Trois colliers pour trois usages

Un modèle par situation : un premier collier tolérant au réglage, un modèle qui se porte en public, et un collier d'appartenance prévu pour durer. Trois marques, trois budgets.

Collier BDSM en cuir doublé éponge avec bracelet assorti, réglable de 37 à 54 cm, marque Kink
Pour un premier collier Kink, cuir doublé éponge 16,99 €

La plage de réglage la plus large du rayon, 37 à 54 cm, et une doublure éponge qui pardonne les erreurs de mesure.

Choker BDSM Maze en cuir vegan à pampilles, double usage bijou et collier, Bijoux Indiscrets
Pour le porter en public Bijoux Indiscrets, choker Maze 29,99 €

Il se lit comme un bijou dehors et redevient un collier chez soi : le double usage sans avoir à se cacher.

Collier BDSM en métal chromé à fermeture par combinaison à trois chiffres, Metal Hard
Pour un port durable Metal Hard, fermeture à combinaison 71,95 €

Acier chromé et serrure à trois chiffres : le format des colliers d'appartenance, conçu pour un port long.

Ce qu'un collier BDSM veut dire — et ce qu'il ne veut pas dire

Un collier BDSM est un accessoire porté au cou qui matérialise un lien entre deux personnes. Il ne contraint rien : il signifie. C'est un objet de langage avant d'être un objet de jeu, et c'est ce qui le distingue de tout le reste du rayon.

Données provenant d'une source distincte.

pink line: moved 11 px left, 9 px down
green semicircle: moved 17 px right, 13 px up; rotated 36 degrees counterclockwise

Concrètement, il s'agit d'une bande — cuir, cuir vegan, métal ou tissu — fermée par une boucle, un cadenas ou une serrure, et généralement munie d'un anneau en D à l'avant. Cet anneau permet d'y fixer une laisse, mais il reste le plus souvent vide : dans une relation D/s, le collier se porte bien plus souvent qu'il ne sert.

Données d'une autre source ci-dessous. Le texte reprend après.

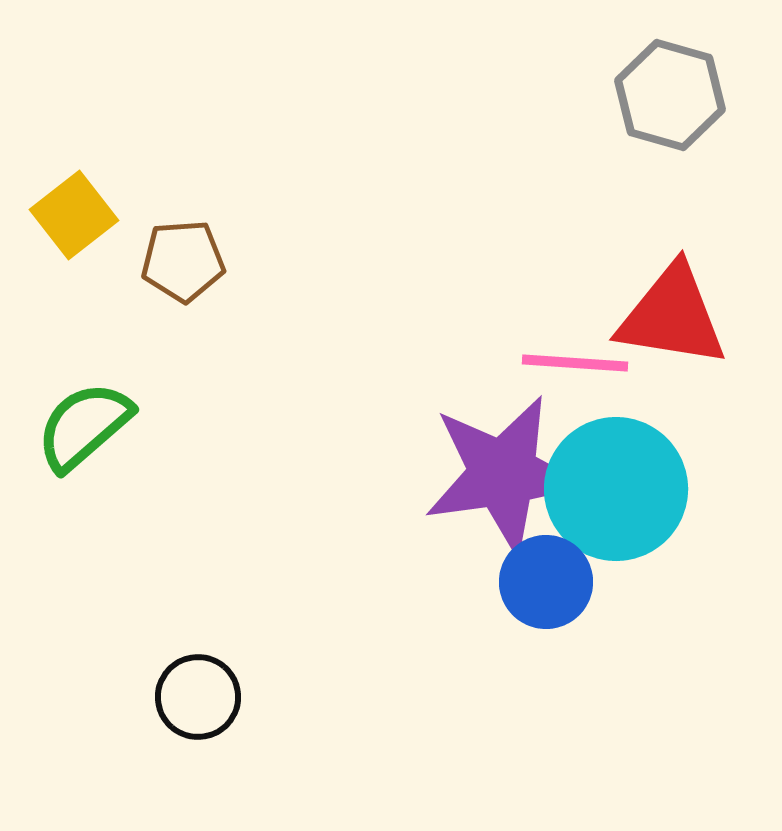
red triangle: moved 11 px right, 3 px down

Il faut dire tout de suite ce qu'il n'est pas, parce que la confusion est la source de tous les accidents dans ce rayon. Un collier BDSM n'est pas un instrument de contrôle respiratoire. Il se règle pour qu'on l'oublie, pas pour qu'on le sente. La pratique qui consiste à comprimer le cou est une autre chose, qui ne relève pas de cet article et que nous ne décrivons pas ici.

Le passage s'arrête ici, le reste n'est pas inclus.